Discussion in 'Incubating & Hatching Eggs' started by gabbyscritters, Sep 18, 2011.

  1. gabbyscritters

    gabbyscritters Songster

    Mar 28, 2009
    fredonia, wi
    My 10 year old daughter uses her little Serama hen for showmanship. She was champion in showmanship at her county fair.
    She told the judge that Serama eggs hatch at about 19 days. The judge asked why this was and she honestly told him she has not been able to find out why. This was the only question she could not answer.

    She has searched online, including here, and finds various vauge reasons, not really sure if any are correct.
    Some say it because they are so closely related to jungle fowl, others because that need a higher incubator temperature.

    There are other breeds that are breed from jungle fowl and don't most chicks hatch a little early if the temperatures are increased.

    She has a show this next weekend and is also going to crossroads, she wants to find a solid answer to give the judge. Or, is it just not true?
    Thanks, Gabby is hoping for help on this!

  2. Ltate

    Ltate Hatching

    Aug 10, 2011
    I aslo have serama's and I think its becuse they are smaller so they don't need the full 21 days.
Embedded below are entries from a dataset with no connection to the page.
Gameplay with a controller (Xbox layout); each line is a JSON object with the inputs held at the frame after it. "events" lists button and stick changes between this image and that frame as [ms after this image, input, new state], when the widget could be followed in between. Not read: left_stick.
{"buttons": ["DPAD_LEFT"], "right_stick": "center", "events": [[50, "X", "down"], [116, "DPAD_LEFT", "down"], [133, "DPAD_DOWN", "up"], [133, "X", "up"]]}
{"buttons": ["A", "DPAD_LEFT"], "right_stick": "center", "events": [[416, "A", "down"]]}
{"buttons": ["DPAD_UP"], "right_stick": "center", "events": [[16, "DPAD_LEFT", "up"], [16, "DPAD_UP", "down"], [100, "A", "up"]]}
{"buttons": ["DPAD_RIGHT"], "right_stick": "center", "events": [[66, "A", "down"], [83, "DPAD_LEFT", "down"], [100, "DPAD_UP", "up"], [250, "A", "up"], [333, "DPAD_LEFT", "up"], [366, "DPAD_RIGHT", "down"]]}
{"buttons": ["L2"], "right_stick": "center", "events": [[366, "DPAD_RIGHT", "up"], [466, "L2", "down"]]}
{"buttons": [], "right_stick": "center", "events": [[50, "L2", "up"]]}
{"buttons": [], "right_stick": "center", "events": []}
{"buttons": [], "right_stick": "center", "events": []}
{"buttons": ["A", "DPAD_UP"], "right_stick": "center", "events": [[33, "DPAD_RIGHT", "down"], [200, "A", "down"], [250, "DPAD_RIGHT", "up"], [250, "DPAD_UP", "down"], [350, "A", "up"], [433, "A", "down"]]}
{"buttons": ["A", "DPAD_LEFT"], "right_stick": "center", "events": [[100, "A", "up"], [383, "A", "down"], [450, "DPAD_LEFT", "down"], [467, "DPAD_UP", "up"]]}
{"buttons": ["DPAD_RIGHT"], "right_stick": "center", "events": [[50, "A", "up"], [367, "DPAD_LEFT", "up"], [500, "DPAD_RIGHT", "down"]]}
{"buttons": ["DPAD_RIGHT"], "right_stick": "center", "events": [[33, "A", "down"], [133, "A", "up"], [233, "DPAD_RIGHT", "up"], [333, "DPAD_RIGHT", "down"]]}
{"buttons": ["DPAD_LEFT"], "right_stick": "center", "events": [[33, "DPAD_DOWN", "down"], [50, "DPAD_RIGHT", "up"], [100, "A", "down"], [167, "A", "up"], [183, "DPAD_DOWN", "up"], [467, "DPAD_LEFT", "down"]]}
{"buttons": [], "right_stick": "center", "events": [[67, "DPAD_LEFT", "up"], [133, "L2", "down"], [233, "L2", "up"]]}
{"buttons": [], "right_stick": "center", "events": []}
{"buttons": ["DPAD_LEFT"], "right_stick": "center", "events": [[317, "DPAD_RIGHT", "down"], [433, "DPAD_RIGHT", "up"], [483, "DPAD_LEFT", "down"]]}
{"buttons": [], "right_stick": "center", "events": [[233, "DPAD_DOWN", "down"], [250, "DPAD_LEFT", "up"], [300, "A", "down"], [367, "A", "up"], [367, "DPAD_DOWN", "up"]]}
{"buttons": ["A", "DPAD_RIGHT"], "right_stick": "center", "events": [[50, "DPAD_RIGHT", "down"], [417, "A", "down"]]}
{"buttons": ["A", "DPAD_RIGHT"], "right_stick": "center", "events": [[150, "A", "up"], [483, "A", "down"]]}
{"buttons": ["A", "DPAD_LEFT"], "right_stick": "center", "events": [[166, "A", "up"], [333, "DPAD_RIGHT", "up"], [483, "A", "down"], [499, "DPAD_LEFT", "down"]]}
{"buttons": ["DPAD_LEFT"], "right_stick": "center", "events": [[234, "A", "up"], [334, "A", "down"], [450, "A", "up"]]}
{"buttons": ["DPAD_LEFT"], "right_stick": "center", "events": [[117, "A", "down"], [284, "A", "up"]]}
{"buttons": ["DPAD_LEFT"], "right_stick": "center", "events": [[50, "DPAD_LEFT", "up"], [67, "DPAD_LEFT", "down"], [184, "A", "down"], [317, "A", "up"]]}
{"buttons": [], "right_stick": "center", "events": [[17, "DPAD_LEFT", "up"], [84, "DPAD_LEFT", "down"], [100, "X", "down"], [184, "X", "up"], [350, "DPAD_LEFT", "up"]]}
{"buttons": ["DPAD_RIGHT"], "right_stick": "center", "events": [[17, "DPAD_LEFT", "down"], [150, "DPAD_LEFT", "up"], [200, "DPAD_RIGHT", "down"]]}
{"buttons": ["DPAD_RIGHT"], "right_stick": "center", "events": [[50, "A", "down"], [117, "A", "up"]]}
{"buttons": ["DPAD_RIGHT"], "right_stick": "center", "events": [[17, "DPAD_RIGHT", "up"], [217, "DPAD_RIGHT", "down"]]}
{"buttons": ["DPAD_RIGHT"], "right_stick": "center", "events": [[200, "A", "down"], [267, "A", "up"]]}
I've had them hatch at 16 days before
  3. Brody's Broodello

    Brody's Broodello Songster

    Jan 9, 2009
    x2 the 16 days
  4. sumi

    sumi Égalité Staff Member 7 Years

    Jun 28, 2011
    Rep of Ireland
    Don't have seramas, but some of my hens do lay small eggs which hatch after 18 days.
    I'm thinking because it's a smaller egg, therefore smaller chick, it needs less time to develop. I've recently hatched some eggs under a broody and the smaller eggs hatched first and the biggest one last.
    Good luck at the show!

  5. simpko

    simpko In the Brooder

    Jun 4, 2011
    Hi: I'm new to seramas, hatched 3 at 21 days, but then I realized by another thermometer, that my temp was a bit too low. Second batched hatched at 20 days at a better temp...Do you experienced hatchers think temp has a lot to do with day of hatch? Thanks, Lin
  6. sumi

    sumi Égalité Staff Member 7 Years

    Jun 28, 2011
    Rep of Ireland
    Yes, very much. Lower temperatures makes the chicks hatch later and higher temperatures can make them hatch too soon, usually with bad results.
    I've had an experience earlier this year with a stupid broody who wouldn't commit. She'd sit, get up, sit, get up. Her chicks hatched over quite a long period and we lost quite a few of them. The last one hatched after 5 weeks! She survived and lived 5 months before health problems, probably as result of the long incubation period, caught up with her.
  7. Gypsy07

    Gypsy07 Songster

    Feb 4, 2010
    Glasgow, Scotland
    I think most bantam breeds hatch out sooner than 21 days. And I think it's cause they're smaller and take less time to develop, like other people have already said. Could also be caus the eggs are so small that they come up to temperature more quickly and so the embryos can start developing inside the egg more quickly. With big eggs, it can take a full day for them to come up to temperature. Small eggs would obviously heat up quicker.

    Then again, I've hatched out 70g eggs and 40g eggs and they both took 21 days... [​IMG]

  8. sumi

    sumi Égalité Staff Member 7 Years

    Jun 28, 2011
    Rep of Ireland
    I have a few smallish hens here, not quite bantams, just smallish. Their eggs hatch after 18 days. The chicks probably develop quicker 'cause there's less of it!
    I've noticed that big eggs take the longest to hatch if I put a mixed size batch under a hen.
  9. My Bantams always hatch 2-3 days sooner than the Standards. Don't quite understand it but I have done three mixed hatches and it never fails [​IMG]

  10. weimarmama

    weimarmama Crowing

    Jun 4, 2010
    My Coop
    When I've done Seramas and other bantams they've hatched out around day 17-19. I'm like everyone else and just always assumed it was because they were smaller and needed less time to develop.